*** EXERCISE INPUTS ***

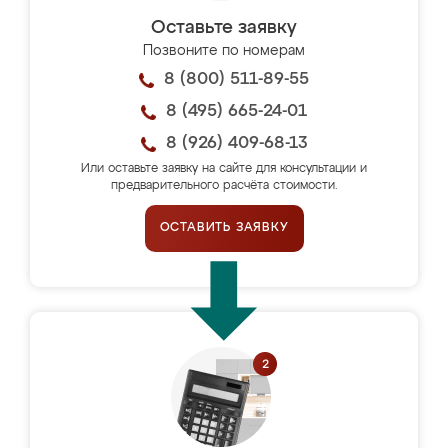
Оставьте заявку
Позвоните по номерам
8 (800) 511-89-55
8 (495) 665-24-01
8 (926) 409-68-13
Или оставьте заявку на сайте для консультации и
предварительного расчёта стоимости.
ОСТАВИТЬ ЗАЯВКУ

***

Please pull every line of text from the material verbatim, leaving the pictures out of your answer.

Оставьте заявку
Позвоните по номерам
8 (800) 511-89-55
8 (495) 665-24-01
8 (926) 409-68-13
Или оставьте заявку на сайте для консультации и
предварительного расчёта стоимости.
ОСТАВИТЬ ЗАЯВКУ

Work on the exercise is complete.